Among the Elephants Blog

Report on the Re-Collaring of Goya
June 18, 2001
Save the Elephants



Leslie Scott recently 'bought' the new Lotek GPS1000 collar at auction at the STE/Tusk Trust fundraising event at Sotheby's in London. Goya is the matriarch of one of the resident Samburu elephant families called the 'Artists'. She is a tall, distinguished elephant with five known calves whose youngest is a female born in 1999.

Goya's herd usually consists of her calves, including her adult daughter Flaubert with her first calf also born in 1999, and 2 other adult females Rodan and Matisse together with their calves. Iain Douglas-Hamilton flew and located Goya and her herd who were in the reserve in an area of thick bush. From the air Iain directed the 2 vehicles onto the herd, with the STE team of Juliet King, David Daballen, vet Githaiga Kamau, research assistants and rangers, and visiting scientists from the Botswana Elephant Research Project Curt Griffin and Mike Chase.

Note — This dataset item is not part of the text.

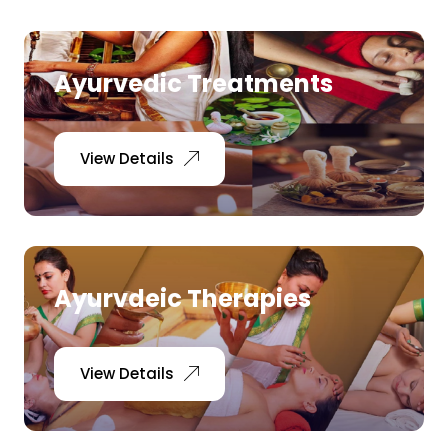
Ayurvedic Treatments
View Details
Ayurvdeic Therapies
View Details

As the darting vehicle approached Goya kept herself hidden in a thick patch of bush and was reluctant to venture out as the vehicle drove around her. After half an hour we still had no opportunity for a clear shot, and with the plane and vehicles circling, Goya began to get agitated and moved her family away from the disturbance. This gave us an opportunity to move in and fire the dart, which startled her and she ran off with her herd, soon loosing the vehicles in the thick bush.

Luckily Iain was able to follow her from the air, and after 4 minutes reported that she was down and directed the 2 vehicles to the sleeping elephant. The team moved fast to remove the faulty collar and replace it with the new collar, as her family watched us from about 30m away. Within 10 minutes we had fitted the new collar, collected tail hair samples, ear biopsy and blood samples, measured her tusks and injected the antidote. As Goya raised herself slowly onto her legs she rumbled to her family who replied immediately and came rushing to join her.

After much greeting, touching and rumbling she moved off with her family, again disappearing into the thick bush. A successful collaring operation leaves us feeling elated; seeing the elephant wake up and rejoin it's family is a wonderful sight. Although we disturb the family for a short period of time it is a relief to know that the elephants recover quickly and are soon back continuing their life as normal, unaffected by their new collar. The incredibly detailed data we are collecting from these GPS collars is providing us with valuable information on the movements and behavior of these elephants, information that will ultimately be used to ensure the long-term conservation of these elephants and their habitat.